WHAT THE TASK ASKS
Reproduce every line of the data below without changing a word, and leave the pictures out.
::::::::
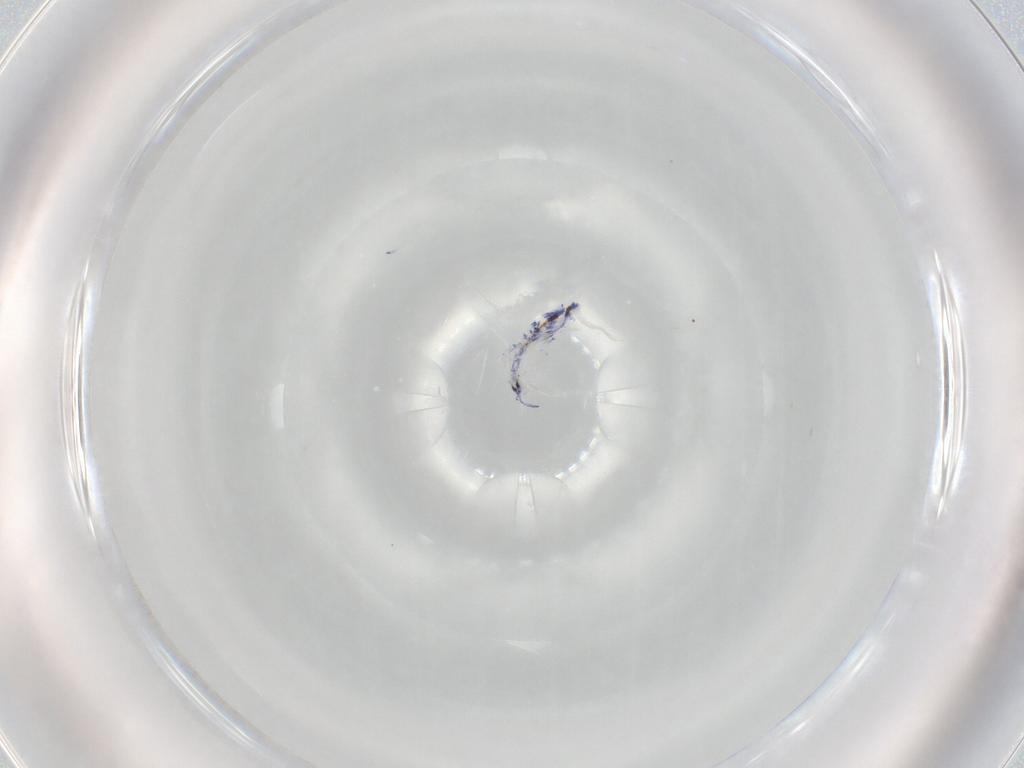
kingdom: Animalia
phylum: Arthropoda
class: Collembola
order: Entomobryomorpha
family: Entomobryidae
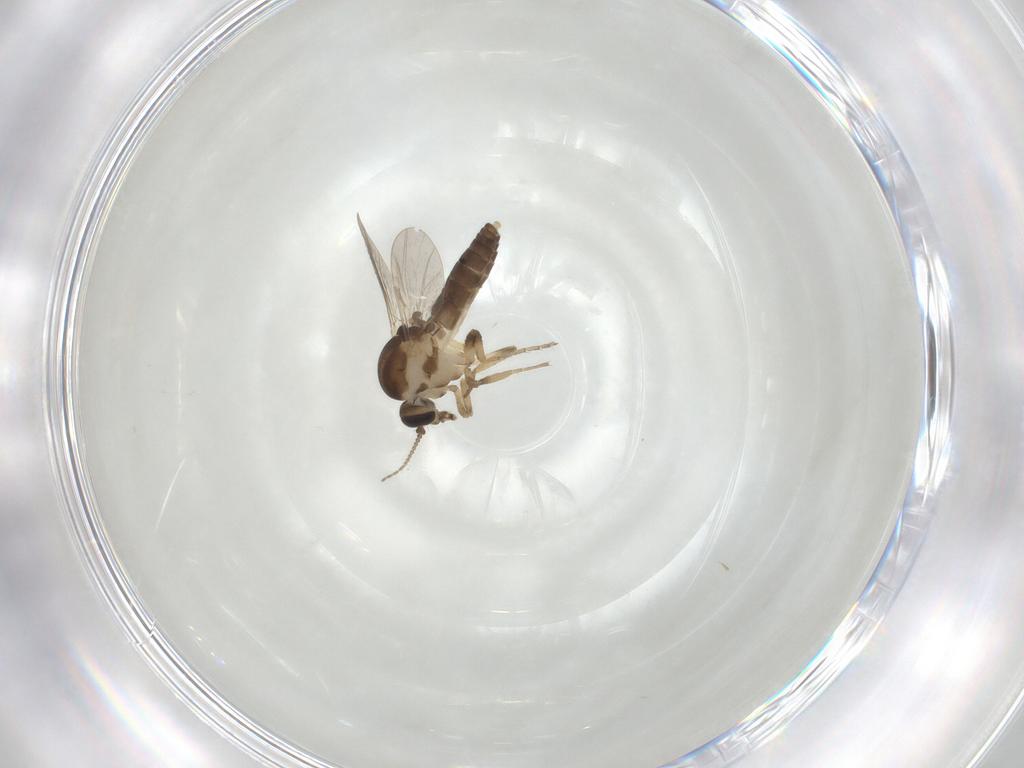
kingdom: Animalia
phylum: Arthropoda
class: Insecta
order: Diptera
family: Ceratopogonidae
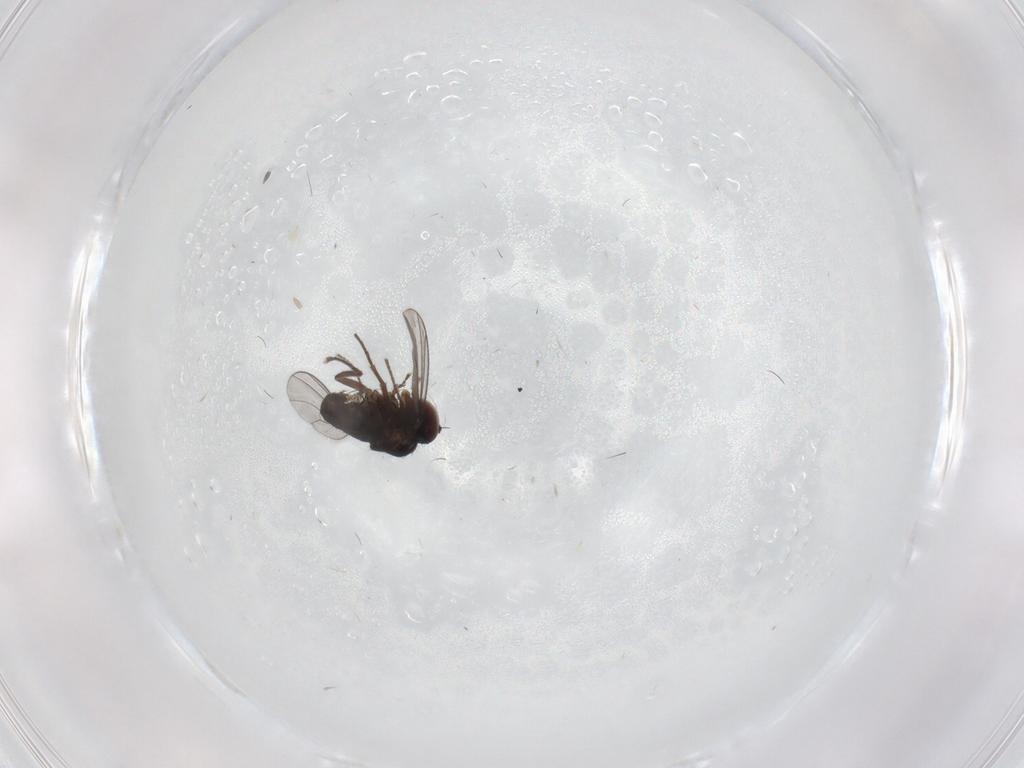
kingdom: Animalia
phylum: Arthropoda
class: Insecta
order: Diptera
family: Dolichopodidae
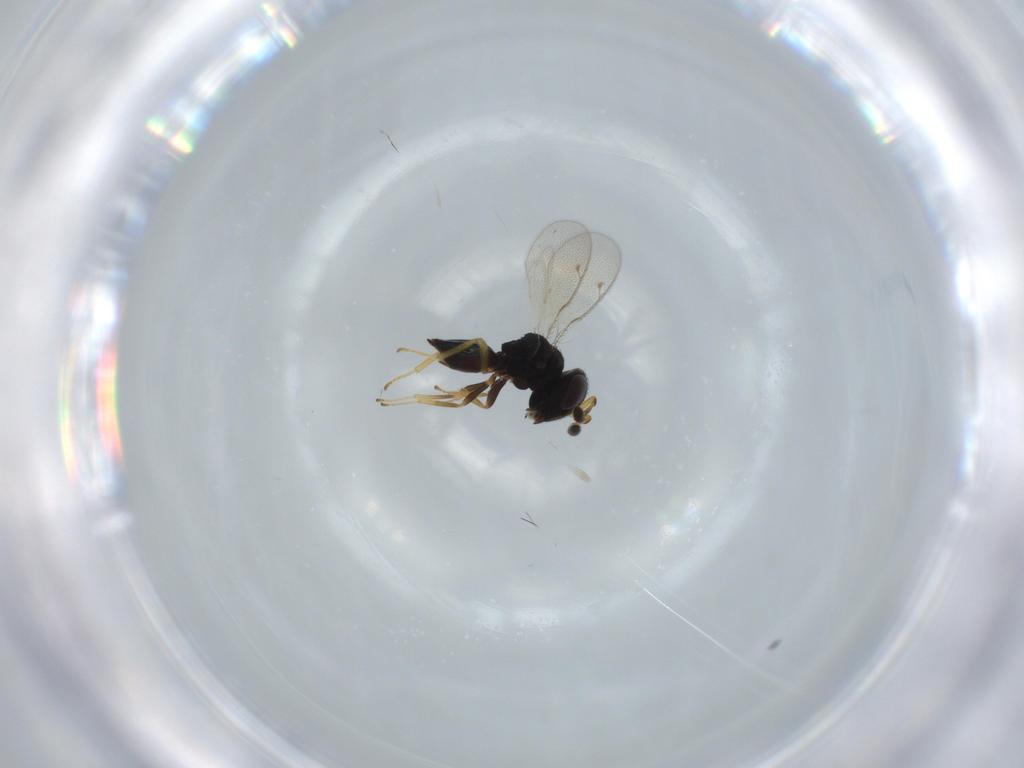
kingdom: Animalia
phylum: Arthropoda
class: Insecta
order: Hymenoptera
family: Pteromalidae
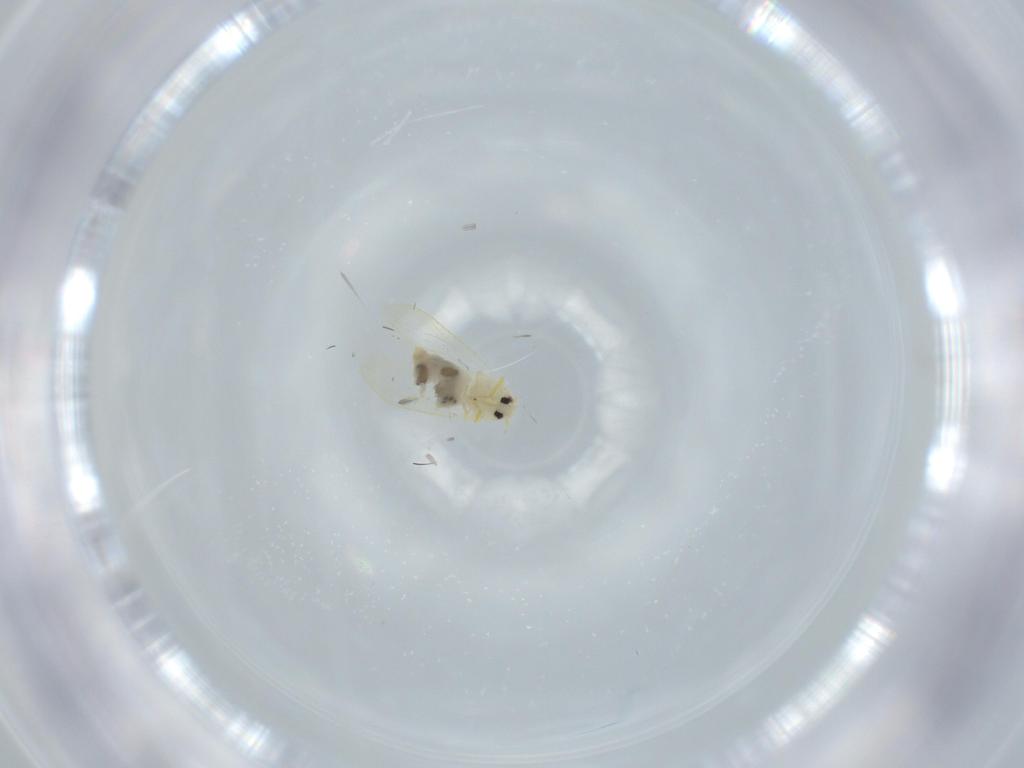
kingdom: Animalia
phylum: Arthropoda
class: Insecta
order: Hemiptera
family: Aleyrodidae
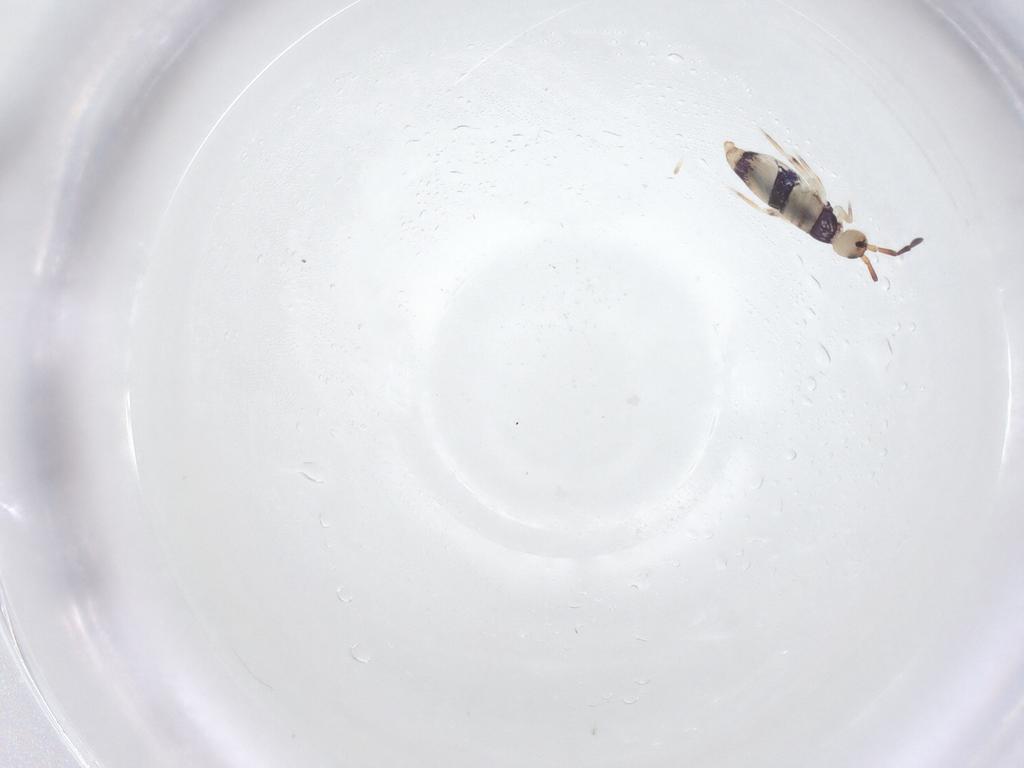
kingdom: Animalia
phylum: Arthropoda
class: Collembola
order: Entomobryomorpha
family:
::::::::
FINAL RESULT
kingdom: Animalia
phylum: Arthropoda
class: Collembola
order: Entomobryomorpha
family: Entomobryidae
kingdom: Animalia
phylum: Arthropoda
class: Insecta
order: Diptera
family: Ceratopogonidae
kingdom: Animalia
phylum: Arthropoda
class: Insecta
order: Diptera
family: Dolichopodidae
kingdom: Animalia
phylum: Arthropoda
class: Insecta
order: Hymenoptera
family: Pteromalidae
kingdom: Animalia
phylum: Arthropoda
class: Insecta
order: Hemiptera
family: Aleyrodidae
kingdom: Animalia
phylum: Arthropoda
class: Collembola
order: Entomobryomorpha
family:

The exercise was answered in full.